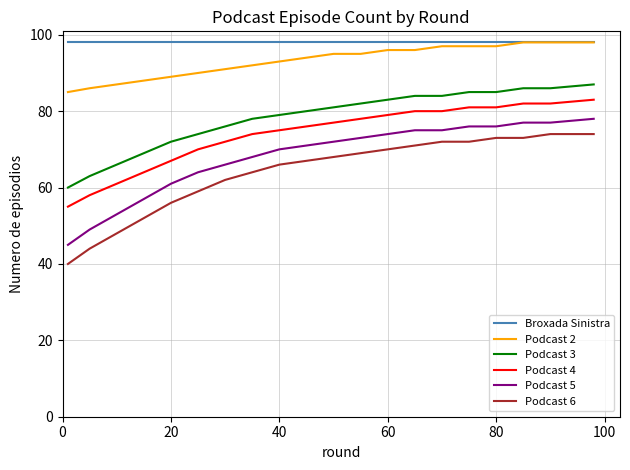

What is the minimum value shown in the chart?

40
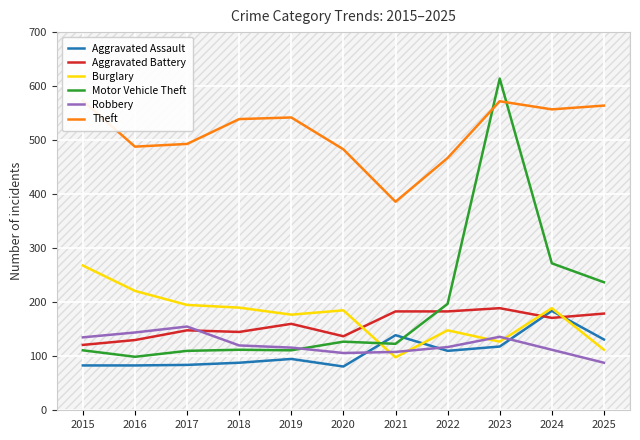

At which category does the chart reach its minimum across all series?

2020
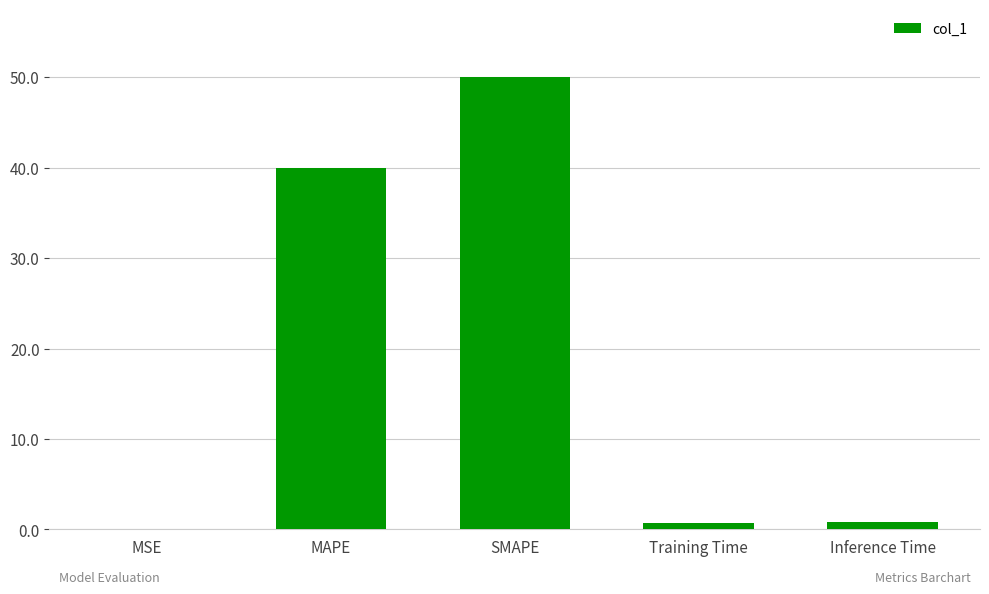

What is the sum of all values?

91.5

⁂

• WHAT THE TASK REQUIRES
Please lay out the records above as a JSON list of strings, one string per line, leaving out the blank lines and the pictures.

• TASK ANSWER
[
  "What is the minimum value shown in the chart?",
  "40",
  "At which category does the chart reach its minimum across all series?",
  "2020",
  "What is the sum of all values?",
  "91.5"
]